Wire pair number Connector pins standard 1 standard 2 standard 3 standard 4
1 4/5 blue/white white/blue white/blue white/brown
2 3/6 white/green red/orange cyan/purple green/yellow
3 1/2 white/orange black/green white/orange grey/pink
4 7/8 white/brown yellow/brown cyan/purple blue/red

Cabling is really only relevant if you want to run 20 or more meters of cable through the whole house. If you want to connect just a few computers in the same room then you can get cheap ready made cables with connectors. These are typically available with a length between 1 and 10 meters.


Cross connect cable

This is a special cable to connect just 2 network cards over twisted pair cable. You need only a HUB if you want to connect 3 and more Computers. The cross connect swaps RX and TX. The 2 connectors are connected as follows:
Pin No Pin No
1 connected to 3
2 connected to 6
3 connected to 1
4 connected to 5 (100baseT4)
5 connected to 4 (100baseT4)
6 connected to 2
7 connected to 8 (100baseT4)
8 connected to 7 (100baseT4)
9 connected to 9 (100baseT4)
You can also buy ready made cross connect cables with connectors.

Data records

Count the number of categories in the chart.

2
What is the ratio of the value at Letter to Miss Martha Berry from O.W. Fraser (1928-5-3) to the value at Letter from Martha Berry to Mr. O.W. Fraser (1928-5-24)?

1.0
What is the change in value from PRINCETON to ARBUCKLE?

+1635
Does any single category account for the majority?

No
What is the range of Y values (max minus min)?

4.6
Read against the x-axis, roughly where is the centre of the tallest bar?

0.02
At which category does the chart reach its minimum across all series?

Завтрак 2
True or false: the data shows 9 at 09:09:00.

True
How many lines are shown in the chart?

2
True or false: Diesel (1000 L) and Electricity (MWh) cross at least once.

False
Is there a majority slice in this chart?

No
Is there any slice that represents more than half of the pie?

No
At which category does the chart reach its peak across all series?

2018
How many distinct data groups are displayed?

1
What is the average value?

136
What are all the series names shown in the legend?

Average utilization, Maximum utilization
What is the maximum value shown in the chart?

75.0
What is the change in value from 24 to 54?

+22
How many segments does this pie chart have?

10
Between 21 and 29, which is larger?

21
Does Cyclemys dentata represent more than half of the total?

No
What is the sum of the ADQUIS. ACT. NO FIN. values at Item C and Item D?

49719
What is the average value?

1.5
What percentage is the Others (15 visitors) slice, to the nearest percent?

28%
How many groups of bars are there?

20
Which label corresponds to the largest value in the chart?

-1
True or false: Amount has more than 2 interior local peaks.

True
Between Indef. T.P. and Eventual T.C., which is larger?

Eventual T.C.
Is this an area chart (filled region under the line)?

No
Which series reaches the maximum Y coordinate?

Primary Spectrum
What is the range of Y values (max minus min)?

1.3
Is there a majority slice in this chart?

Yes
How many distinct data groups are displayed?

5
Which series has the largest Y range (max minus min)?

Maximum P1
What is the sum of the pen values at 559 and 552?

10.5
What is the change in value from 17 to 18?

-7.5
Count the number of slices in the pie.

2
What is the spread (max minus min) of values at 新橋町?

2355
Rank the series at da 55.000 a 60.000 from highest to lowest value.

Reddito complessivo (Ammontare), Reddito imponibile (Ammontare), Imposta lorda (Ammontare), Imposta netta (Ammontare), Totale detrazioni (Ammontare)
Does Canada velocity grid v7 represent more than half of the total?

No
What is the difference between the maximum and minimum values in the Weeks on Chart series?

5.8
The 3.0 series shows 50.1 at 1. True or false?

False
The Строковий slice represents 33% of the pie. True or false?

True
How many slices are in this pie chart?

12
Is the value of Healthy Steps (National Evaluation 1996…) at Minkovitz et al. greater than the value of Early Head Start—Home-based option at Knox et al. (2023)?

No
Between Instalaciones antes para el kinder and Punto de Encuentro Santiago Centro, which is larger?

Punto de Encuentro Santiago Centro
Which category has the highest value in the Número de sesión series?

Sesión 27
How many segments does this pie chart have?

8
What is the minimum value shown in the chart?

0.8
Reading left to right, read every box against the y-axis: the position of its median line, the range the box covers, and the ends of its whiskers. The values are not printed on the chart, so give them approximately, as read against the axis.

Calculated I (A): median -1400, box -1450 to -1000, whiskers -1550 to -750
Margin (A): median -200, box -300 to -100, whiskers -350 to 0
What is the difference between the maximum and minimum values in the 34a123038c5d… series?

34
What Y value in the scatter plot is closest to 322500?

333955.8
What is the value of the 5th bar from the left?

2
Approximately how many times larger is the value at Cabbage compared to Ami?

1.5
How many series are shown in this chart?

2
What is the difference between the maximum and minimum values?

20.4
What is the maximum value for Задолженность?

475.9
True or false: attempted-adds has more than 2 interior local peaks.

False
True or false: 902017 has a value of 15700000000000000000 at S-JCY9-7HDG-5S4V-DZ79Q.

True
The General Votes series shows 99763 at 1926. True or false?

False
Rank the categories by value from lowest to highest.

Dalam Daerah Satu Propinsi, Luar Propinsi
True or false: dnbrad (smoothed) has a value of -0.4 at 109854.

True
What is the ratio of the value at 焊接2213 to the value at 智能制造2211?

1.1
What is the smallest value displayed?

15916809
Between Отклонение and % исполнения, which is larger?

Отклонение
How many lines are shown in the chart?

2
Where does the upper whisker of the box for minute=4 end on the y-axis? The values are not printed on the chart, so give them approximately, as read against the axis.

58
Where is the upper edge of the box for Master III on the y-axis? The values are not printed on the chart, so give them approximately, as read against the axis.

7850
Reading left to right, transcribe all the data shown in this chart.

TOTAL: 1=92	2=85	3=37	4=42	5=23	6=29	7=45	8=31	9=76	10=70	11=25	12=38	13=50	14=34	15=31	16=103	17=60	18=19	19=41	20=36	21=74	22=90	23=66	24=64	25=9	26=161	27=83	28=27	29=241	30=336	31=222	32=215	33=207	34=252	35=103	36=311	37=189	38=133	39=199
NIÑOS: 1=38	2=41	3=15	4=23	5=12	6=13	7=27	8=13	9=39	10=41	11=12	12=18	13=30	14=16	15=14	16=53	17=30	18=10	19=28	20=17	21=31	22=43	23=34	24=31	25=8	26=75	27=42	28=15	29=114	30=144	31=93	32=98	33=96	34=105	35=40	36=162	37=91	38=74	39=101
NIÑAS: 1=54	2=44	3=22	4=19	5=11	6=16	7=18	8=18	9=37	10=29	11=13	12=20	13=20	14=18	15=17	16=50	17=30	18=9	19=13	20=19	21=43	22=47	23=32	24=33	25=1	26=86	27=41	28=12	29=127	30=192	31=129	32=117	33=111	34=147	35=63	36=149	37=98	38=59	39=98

Exercise tasks
[a] Set down the portion of the network cabling text between "This is a special" and "to 7 (100baseT4)", inclusive.
[b] Collect every line of the records that contains the string "change". Case counts.
The network cabling text and the records are unrelated to each other.

Answers by item
[a]
This is a special cable to connect just 2 network cards over twisted pair cable. You need only a HUB if you want to connect 3 and more Computers. The cross connect swaps RX and TX. The 2 connectors are connected as follows:
Pin No Pin No
1 connected to 3
2 connected to 6
3 connected to 1
4 connected to 5 (100baseT4)
5 connected to 4 (100baseT4)
6 connected to 2
7 connected to 8 (100baseT4)
8 connected to 7 (100baseT4)

[b]
What is the change in value from PRINCETON to ARBUCKLE?
What is the change in value from 24 to 54?
What is the change in value from 17 to 18?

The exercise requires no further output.